Task description = Lines of the material that include the word "down" are to be counted; only their number should be given.

Data for this task =

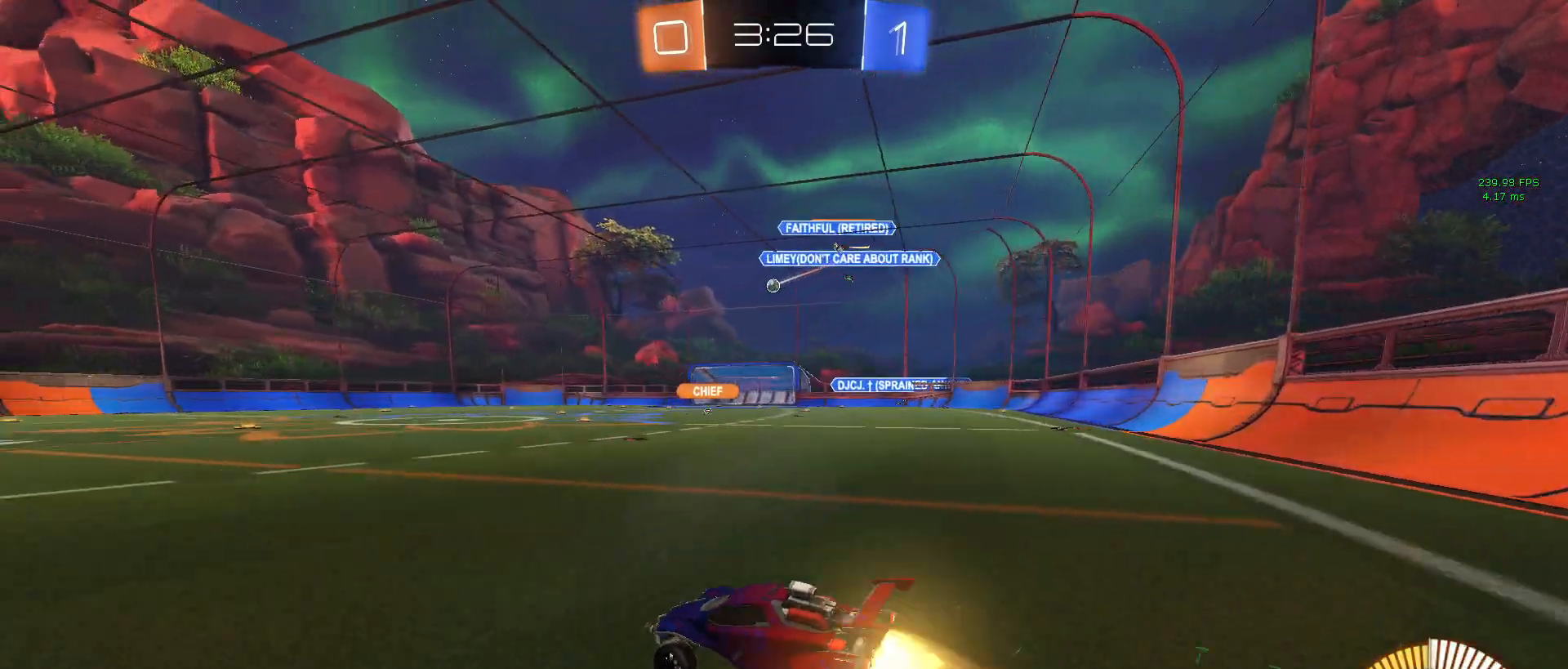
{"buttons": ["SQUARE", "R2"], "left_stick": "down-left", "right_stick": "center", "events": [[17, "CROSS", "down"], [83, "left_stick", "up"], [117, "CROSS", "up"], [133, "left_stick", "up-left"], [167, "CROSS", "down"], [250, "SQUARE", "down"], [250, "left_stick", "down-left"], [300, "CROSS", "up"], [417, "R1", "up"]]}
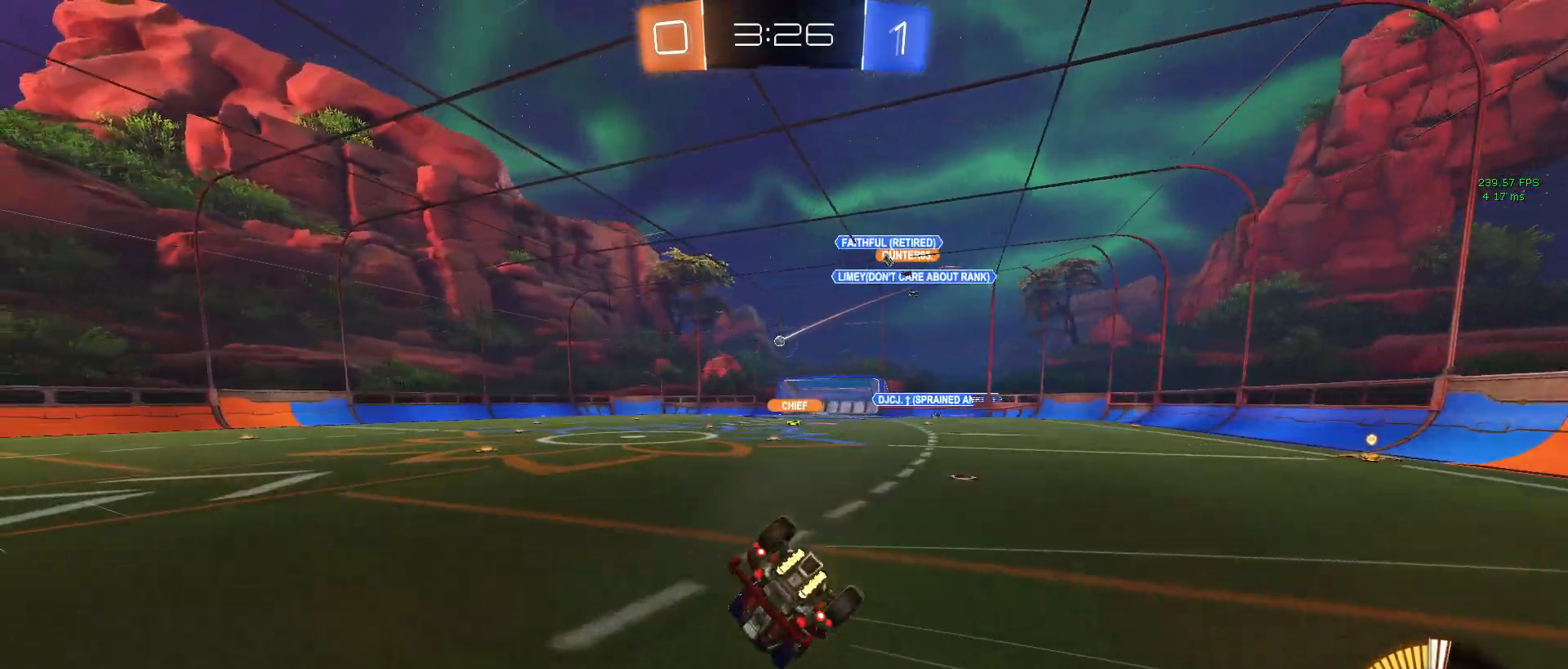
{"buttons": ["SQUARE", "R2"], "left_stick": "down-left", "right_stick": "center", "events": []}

--

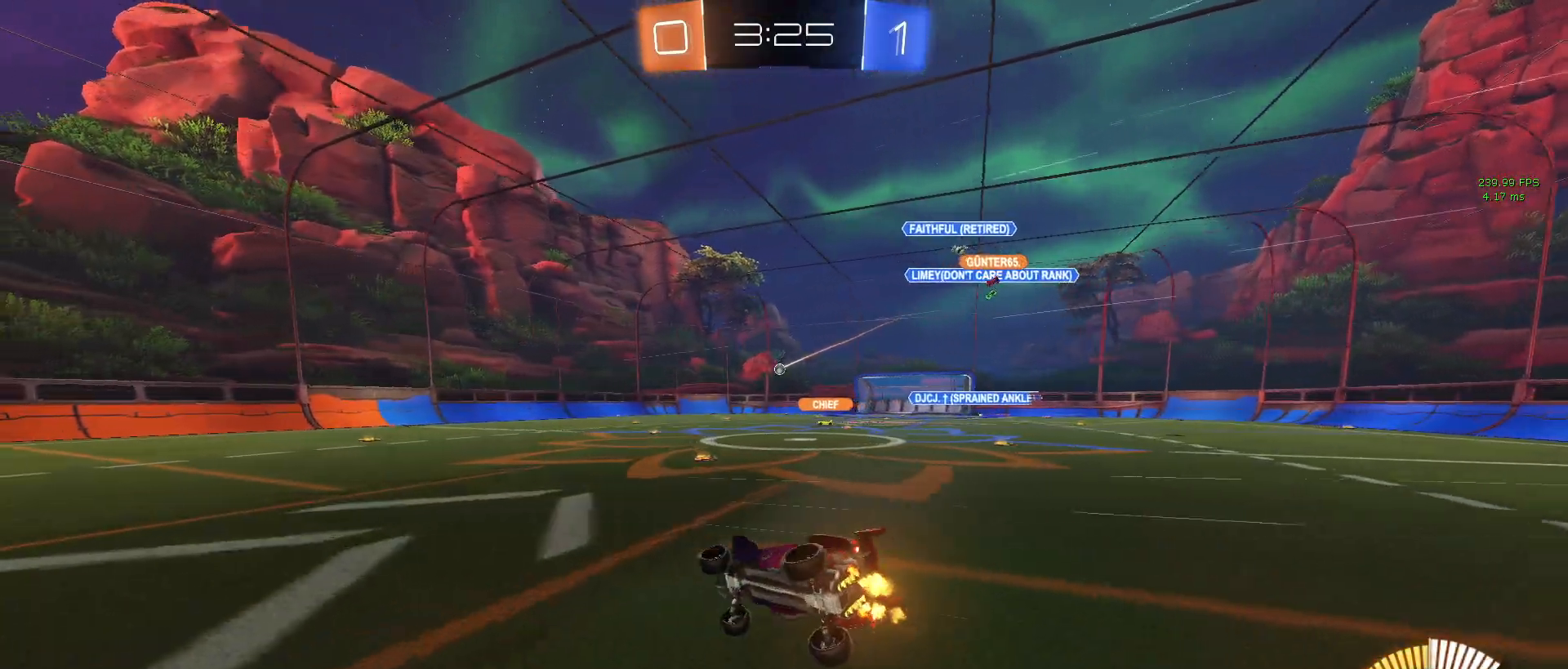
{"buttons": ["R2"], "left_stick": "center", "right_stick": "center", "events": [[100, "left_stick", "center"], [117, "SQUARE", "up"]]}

Output for this task = 2